## Begin DOCUMENT SECTION
The real issue, of course, was academic freedom—specifically, the right of an adjunct instructor to criticize the college president in a local newspaper, as he had done in December.

Well, a few days after that meeting, I emailed the Acting Dean, requesting that he agendize the policy change, among other topics, for the next meeting, which was scheduled for May 2, a Tuesday. He never got back to me. On the day of the meeting, however, I sought him out to ask about the agenda, and he seemed agreeable to any topic.

At the meeting, Howard showed up with two retired UCI geezers in tow. One geezer called himself Myron; the other called himself Frank. We all regarded the two, wondering what they were doing there.

Myron introduced himself, saying, I think, that, as an instructor, he had been active in the American Association of University Professors (the AAUP); Frank, sporting a John Deere cap, sat at the other end of the room, and he had little to say. Apparently, Howard had asked the two to attend the meeting, and their task, it seemed, was to “monitor” it. (Afterwards, Frank explained that Howard had been his attorney in a dispute with UCI administration.)
## End DOCUMENT SECTION
## Begin DATA BLOCK
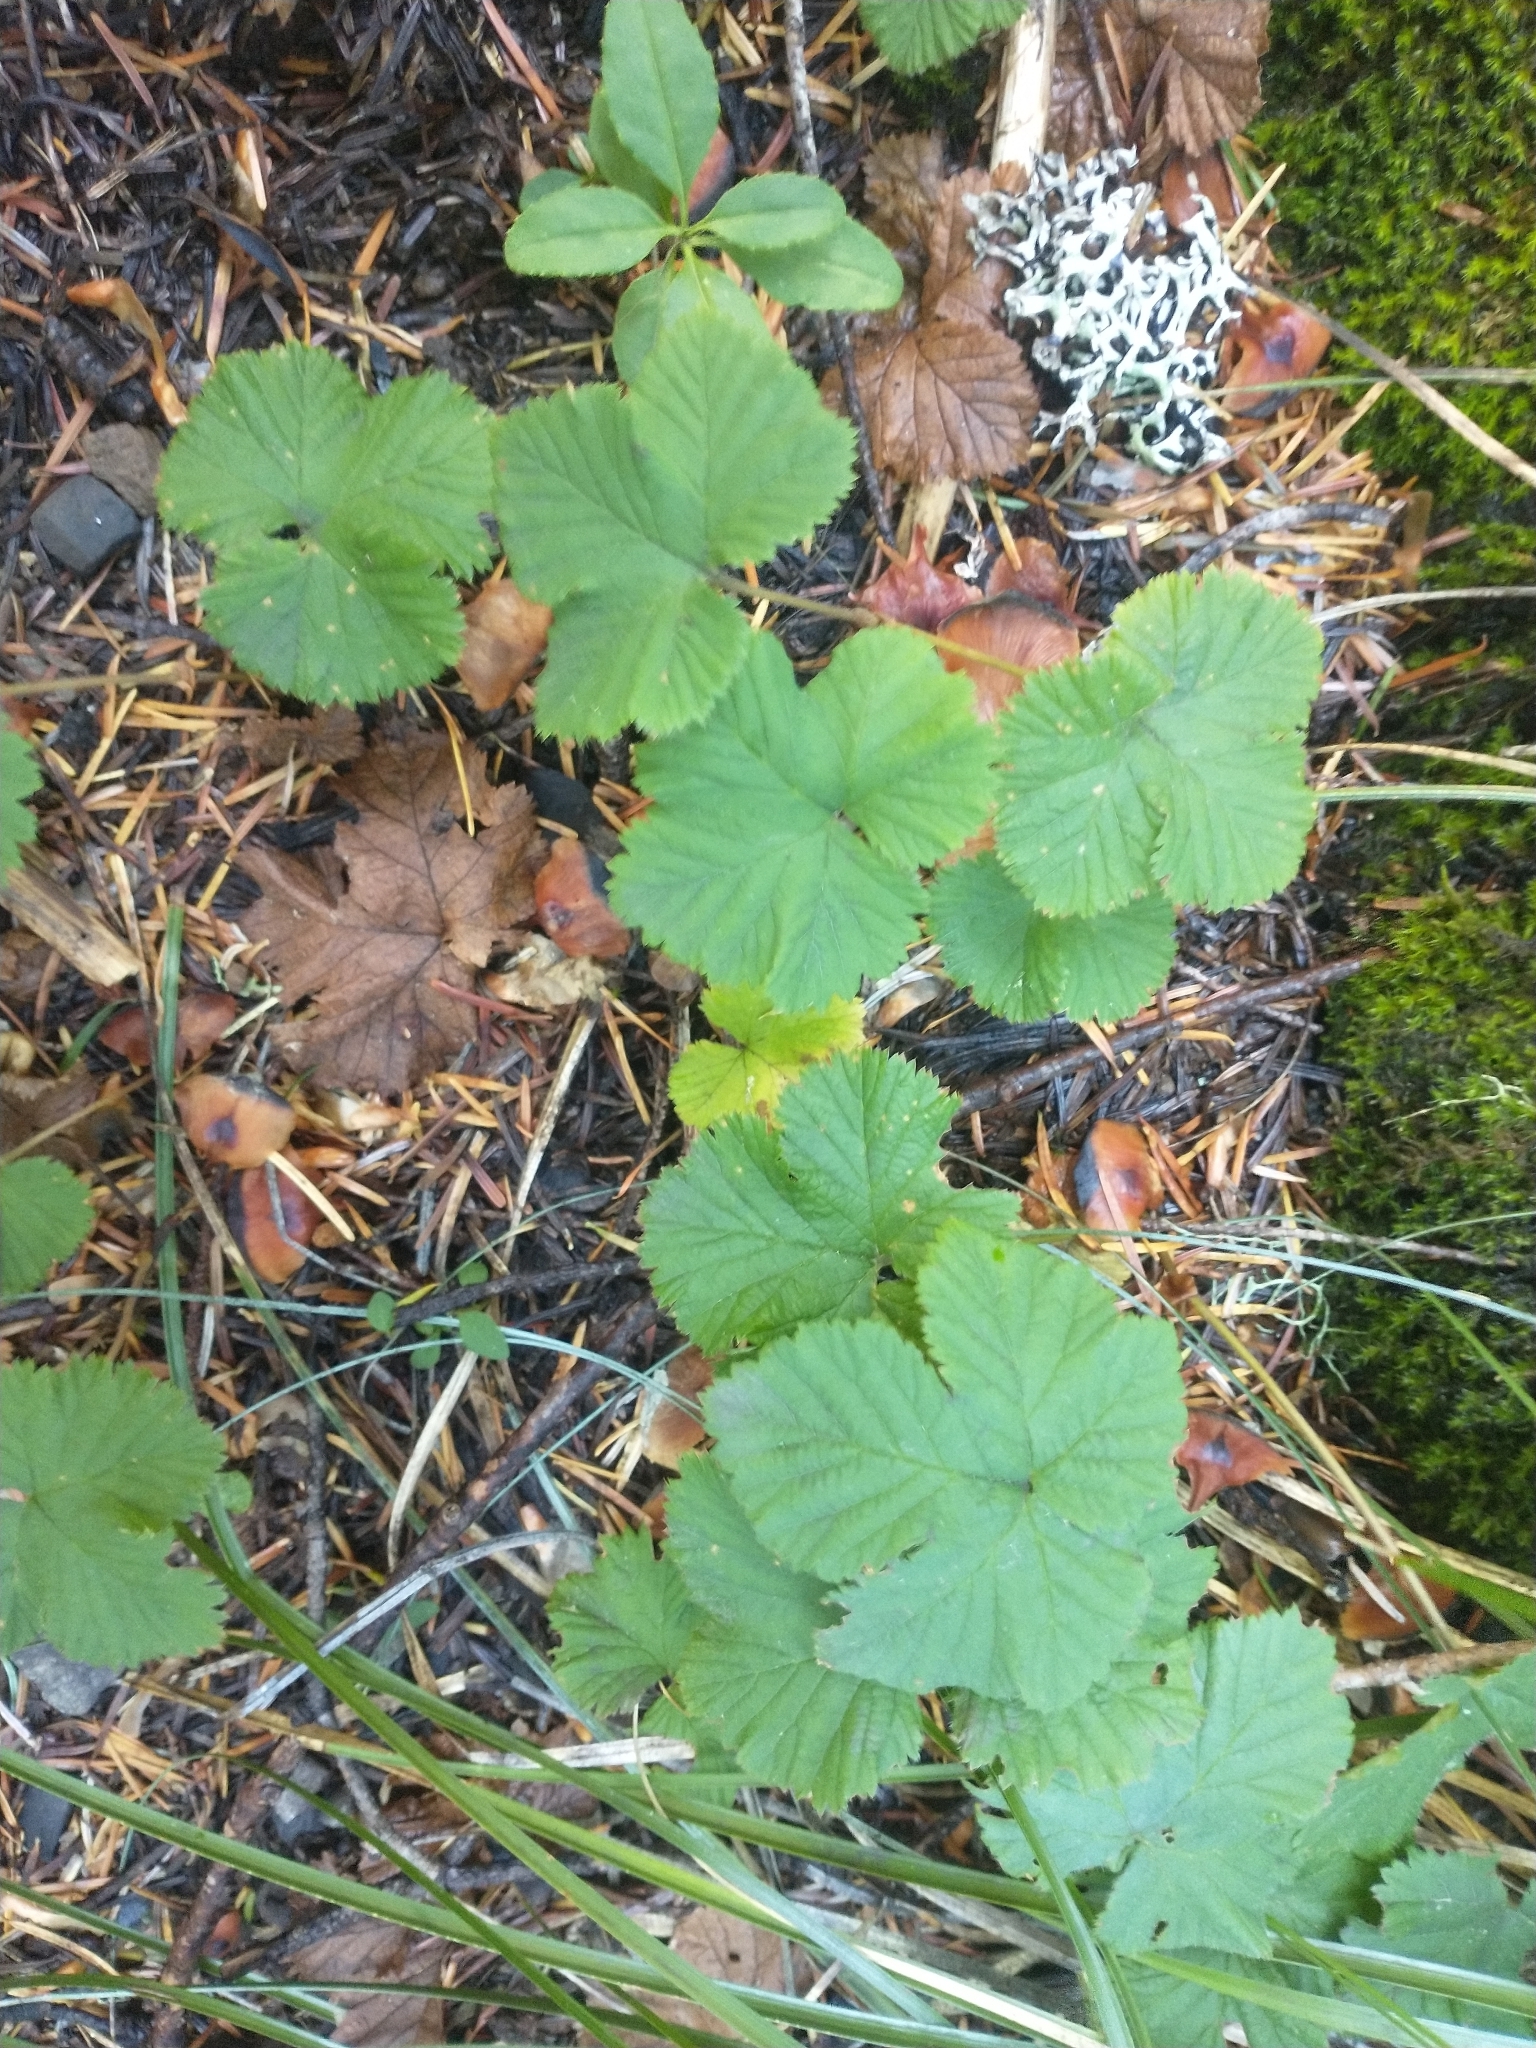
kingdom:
## End DATA BLOCK
_JOBS_:
1. Translate this sentence from the account of the faculty meeting into Spanish: "We all regarded the two, wondering what they were doing there."
2. Carry on the account of the faculty meeting from its last sentence.
None of the listing is needed here.

_ANSWERS TO EACH TASK_:
1. Todos observamos a los dos, preguntándonos qué hacían allí.

2.
I began the discussion by identifying our long-standing “seniority” assignments policy for adjunct faculty. I asked Howard if it was his position that he could change the policy unilaterally.

Others chimed in to confirm my understanding of the policy’s pedigree. The Acting Dean seemed to profess ignorance of, and indifference to, the policy’s long history in the School. “That’s not my policy,” he said, adding that, yes, he can indeed make a unilateral change.

What, then, was our new policy? We sought an explanation of the bases upon which, in general, the Acting Dean might now act to fire an adjunct. Howard’s answer was disappointing; he said that the continued employment of adjuncts was a matter of his “discretion,” and that he planned to use a “broad standard” in making these decisions.

Faculty pressed Howard for details of the “broad standard.” He responded by offering three “examples”: (1) teaching performance, (2) “attire,” and (3) whether the instructor has violated the academic rights of another instructor.

“Attire?” asked Jim. “Yes, attire,” replied Howard. We all stared in disbelief.

Howard’s “examples” were curious, for, as a matter of fact, the adjunct instructor whose treatment at Howard’s hands occasioned this discussion—Professor T[onkovich]—had at one point written a letter to the editor of the school paper and its (temporary) faculty advisor, offering unremarkable criticisms regarding a student editorial and the paper’s news coverage, which seemed often to miss the campus’s political struggles. Some full-timers had expressed similar sentiments in similar communications. Apparently, the faculty advisor took offense to these criticisms and notified the dean.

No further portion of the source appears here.